I was flipping through the channels late last night and happened to catch The Late Show with David Letterman, just as Letterman was introducing a segment where he has an actor pretend to be Mitt Romney, under the guise of simulating how an interview with Romney might go, if the Governor were to come on Letterman's show.

This time, Matthew Broderick was in the role of pretending to be Romney. It was an odd routine from the beginning, since Broderick had made zero effort to look like Romney (he was wearing dark rimmed glasses) or sound like him at all.

Then the skit took a very disturbing turn.

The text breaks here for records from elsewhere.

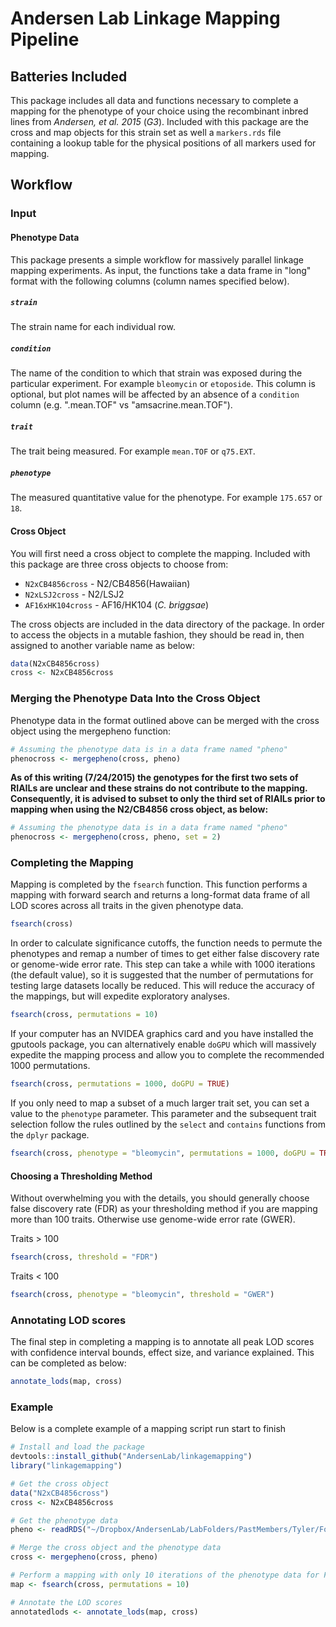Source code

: # Andersen Lab Linkage Mapping Pipeline

## Batteries Included

This package includes all data and functions necessary to complete a mapping for the phenotype of your choice using the recombinant inbred lines from *Andersen, et al. 2015* (*G3*). Included with this package are the cross and map objects for this strain set as well a `markers.rds` file containing a lookup table for the physical positions of all markers used for mapping.

## Workflow

### Input

#### Phenotype Data

This package presents a simple workflow for massively parallel linkage mapping experiments. As input, the functions take a data frame in "long" format with the following columns (column names specified below).

##### `strain`

The strain name for each individual row.

##### `condition`

The name of the condition to which that strain was exposed during the particular experiment. For example `bleomycin` or `etoposide`. This column is optional, but plot names will be affected by an absence of a `condition` column (e.g. ".mean.TOF" vs "amsacrine.mean.TOF").

##### `trait`

The trait being measured. For example `mean.TOF` or `q75.EXT`.

##### `phenotype`

The measured quantitative value for the phenotype. For example `175.657` or `18`.

#### Cross Object

You will first need a cross object to complete the mapping. Included with this package are three cross objects to choose from:

+ `N2xCB4856cross` - N2/CB4856(Hawaiian)
+ `N2xLSJ2cross` - N2/LSJ2
+ `AF16xHK104cross` - AF16/HK104 (*C. briggsae*)

The cross objects are included in the data directory of the package. In order to access the objects in a mutable fashion, they should be read in, then assigned to another variable name as below:

```r
data(N2xCB4856cross)
cross <- N2xCB4856cross
```

### Merging the Phenotype Data Into the Cross Object

Phenotype data in the format outlined above can be merged with the cross object using the mergepheno function:

```r
# Assuming the phenotype data is in a data frame named "pheno"
phenocross <- mergepheno(cross, pheno)
```

**As of this writing (7/24/2015) the genotypes for the first two sets of RIAILs are unclear and these strains do not contribute to the mapping. Consequently, it is advised to subset to only the third set of RIAILs prior to mapping when using the N2/CB4856 cross object, as below:**

```r
# Assuming the phenotype data is in a data frame named "pheno"
phenocross <- mergepheno(cross, pheno, set = 2)
```

### Completing the Mapping

Mapping is completed by the `fsearch` function. This function performs a mapping with forward search and returns a long-format data frame of all LOD scores across all traits in the given phenotype data.

```r
fsearch(cross)
```

In order to calculate significance cutoffs, the function needs to permute the phenotypes and remap a number of times to get either false discovery rate or genome-wide error rate. This step can take a while with 1000 iterations (the default value), so it is suggested that the number of permutations for testing large datasets locally be reduced. This will reduce the accuracy of the mappings, but will expedite exploratory analyses.

```r
fsearch(cross, permutations = 10)
```

If your computer has an NVIDEA graphics card and you have installed the gputools package, you can alternatively enable `doGPU` which will massively expedite the mapping process and allow you to complete the recommended 1000 permutations.


```r
fsearch(cross, permutations = 1000, doGPU = TRUE)
```

If you only need to map a subset of a much larger trait set, you can set a value to the `phenotype` parameter. This parameter and the subsequent trait selection follow the rules outlined by the `select` and `contains` functions from the `dplyr` package.

```r
fsearch(cross, phenotype = "bleomycin", permutations = 1000, doGPU = TRUE)
```

#### Choosing a Thresholding Method

Without overwhelming you with the details, you should generally choose false discovery rate (FDR) as your thresholding method if you are mapping more than 100 traits. Otherwise use genome-wide error rate (GWER).

Traits > 100

```r
fsearch(cross, threshold = "FDR")
```

Traits < 100

```r
fsearch(cross, phenotype = "bleomycin", threshold = "GWER")
```

### Annotating LOD scores

The final step in completing a mapping is to annotate all peak LOD scores with confidence interval bounds, effect size, and variance explained. This can be completed as below:

```r
annotate_lods(map, cross)
```

### Example

Below is a complete example of a mapping script run start to finish

```r
# Install and load the package
devtools::install_github("AndersenLab/linkagemapping")
library("linkagemapping")

# Get the cross object
data("N2xCB4856cross")
cross <- N2xCB4856cross

# Get the phenotype data
pheno <- readRDS("~/Dropbox/AndersenLab/LabFolders/PastMembers/Tyler/ForTrip/RIAILs2_processed.rds")

# Merge the cross object and the phenotype data
cross <- mergepheno(cross, pheno)

# Perform a mapping with only 10 iterations of the phenotype data for FDR calc
map <- fsearch(cross, permutations = 10)

# Annotate the LOD scores
annotatedlods <- annotate_lods(map, cross)
```
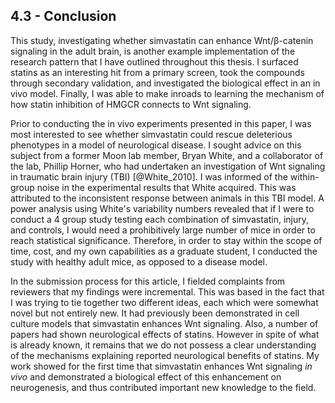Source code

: 
## 4.3 - Conclusion

This study, investigating whether simvastatin can enhance Wnt/β-catenin signaling in the adult brain, is another example implementation of the research pattern that I have outlined throughout this thesis. I surfaced statins as an interesting hit from a primary screen, took the compounds through secondary validation, and investigated the biological effect in an in vivo model. Finally, I was able to make inroads to learning the mechanism of how statin inhibition of HMGCR connects to Wnt signaling.

Prior to conducting the in vivo experiments presented in this paper, I was most interested to see whether simvastatin could rescue deleterious phenotypes in a model of neurological disease. I sought advice on this subject from a former Moon lab member, Bryan White, and a collaborator of the lab, Phillip Horner, who had undertaken an investigation of Wnt signaling in traumatic brain injury (TBI) [@White_2010]. I was informed of the within-group noise in the experimental results that White acquired. This was attributed to the inconsistent response between animals in this TBI model. A power analysis using White's variability numbers revealed that if I were to conduct a 4 group study testing each combination of simvastatin, injury, and controls, I would need a prohibitively large number of mice in order to reach statistical significance. Therefore, in order to stay within the scope of time, cost, and my own capabilities as a graduate student, I conducted the study with healthy adult mice, as opposed to a disease model.

In the submission process for this article, I fielded complaints from reviewers that my findings were incremental. This was based in the fact that I was trying to tie together two different ideas, each which were somewhat novel but not entirely new. It had previously been demonstrated in cell culture models that simvastatin enhances Wnt signaling. Also, a number of papers had shown neurological effects of statins. However in spite of what is already known, it remains that we do not possess a clear understanding of the mechanisms explaining reported neurological benefits of statins. My work showed for the first time that simvastatin enhances Wnt signaling _in vivo_ and demonstrated a biological effect of this enhancement on neurogenesis, and thus contributed important new knowledge to the field. 

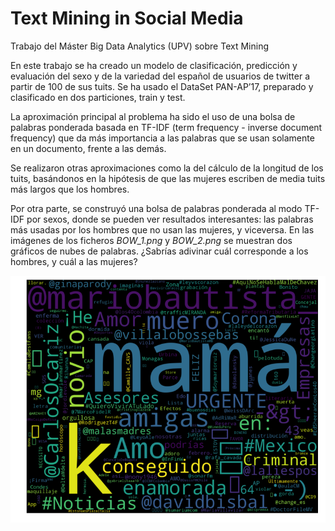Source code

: # Text Mining in Social Media
Trabajo del Máster Big Data Analytics (UPV) sobre Text Mining

En este trabajo se ha creado un modelo de clasificación, predicción y evaluación del sexo y de la variedad del español de usuarios de twitter a partir de 100 de sus tuits. Se ha usado el DataSet PAN-AP’17, preparado y clasificado en dos particiones, train y test. 

La aproximación principal al problema ha sido el uso de una bolsa de palabras ponderada basada en TF-IDF (term frequency - inverse document frequency) que da más importancia a las palabras que se usan solamente en un documento, frente a las demás.

Se realizaron otras aproximaciones como la del cálculo de la longitud de los tuits, basándonos en la hipótesis de que las mujeres escriben de media tuits más largos que los hombres. 

Por otra parte, se construyó una bolsa de palabras ponderada al modo TF-IDF por sexos, donde se pueden ver resultados interesantes: las palabras más usadas por los hombres que no usan las mujeres, y viceversa. En las imágenes de los ficheros *BOW_1.png* y *BOW_2.png* se muestran dos gráficos de nubes de palabras. ¿Sabrías adivinar cuál corresponde a los hombres, y cuál a las mujeres?

![texto cualquiera por si no carga la imagen](https://github.com/albertofp83/Text-Mining-in-Social-Media/blob/master/BOW_1.png)
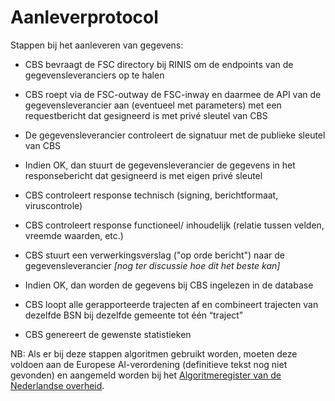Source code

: # Aanleverprotocol

Stappen bij het aanleveren van gegevens: 

- CBS bevraagt de FSC directory bij RINIS om de endpoints van de gegevensleveranciers op te halen

- CBS roept via de FSC-outway de FSC-inway en daarmee de API van de gegevensleverancier aan (eventueel met parameters) met een requestbericht dat gesigneerd is met privé sleutel van CBS

- De gegevensleverancier controleert de signatuur met de publieke sleutel van CBS

- Indien OK, dan stuurt de gegevensleverancier de gegevens in het responsebericht dat gesigneerd is met eigen privé sleutel

- CBS controleert response technisch (signing, berichtformaat, viruscontrole)

- CBS controleert response functioneel/ inhoudelijk (relatie tussen velden, vreemde waarden, etc.)

- CBS stuurt een verwerkingsverslag ("op orde bericht") naar de gegevensleverancier *[nog ter discussie hoe dit het beste kan]*

- Indien OK, dan worden de gegevens bij CBS ingelezen in de database 

- CBS loopt alle gerapporteerde trajecten af en combineert trajecten van dezelfde BSN bij dezelfde gemeente tot één “traject”

- CBS genereert de gewenste statistieken 

NB: Als er bij deze stappen algoritmen gebruikt worden, moeten deze voldoen aan de Europese AI-verordening (definitieve tekst nog niet gevonden) en aangemeld worden bij het [Algoritmeregister van de Nederlandse overheid](https://algoritmes.overheid.nl/nl).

Letterman questions Broderick as if he is Romney about his performance at this week's debate, and then asks how he will be preparing for the next debate. Broderick-as-Romney responds:
"I went out and hired some Jewish fellas to write me some real killer zingers." 
Broderick-as-Romney then drops a few other clunky attempts at jokes, insults Paul Ryan, and then fake-laughs at his own joke, saying:
"See, that's very funny, my Jewish guys are hilarious."
Huh? What was the point of all that? Broderick considers himself Jewish, so I would like to assume he wouldn't make antisemitic jokes.

It took a few seconds for me to figure out what Broderick was trying to do: he wanted to not just play Romney as the "stiff, out-of-touch, rich guy" stereotype favored by Saturday Night Live, but also to make Romney look so backwards and unenlightened that the idea of hiring a bunch of "Jewish fellas" would be novel. (It should come as no surprise that Broderick made sure to remind the audience that Romney is a Mormon.)

Never mind that Romney has spent many years in areas of the country like Boston with significant Jewish populations, and has a record of being a staunch supporter of Israel, Broderick clearly thought it would be funny to portray Romney as vaguely antisemitic. 

In Broderick's signature role as Ferris Bueller, near the beginning of the movie, he says the following as his character is discussing how he doesn't want to take a history test:
Not that I condone fascism, or any -ism for that matter. -Ism's in my opinion are not good. A person should not believe in an -ism, he should believe in himself.
Sounds like Broderick should have listened to his own lines from that script, because he is so entangled in his own liberalism and elitism, he can't even tell that he's not funny.


1 comment:

  1. Thank God we have all these geniuses in Hollywood to tell us what to do and how to think.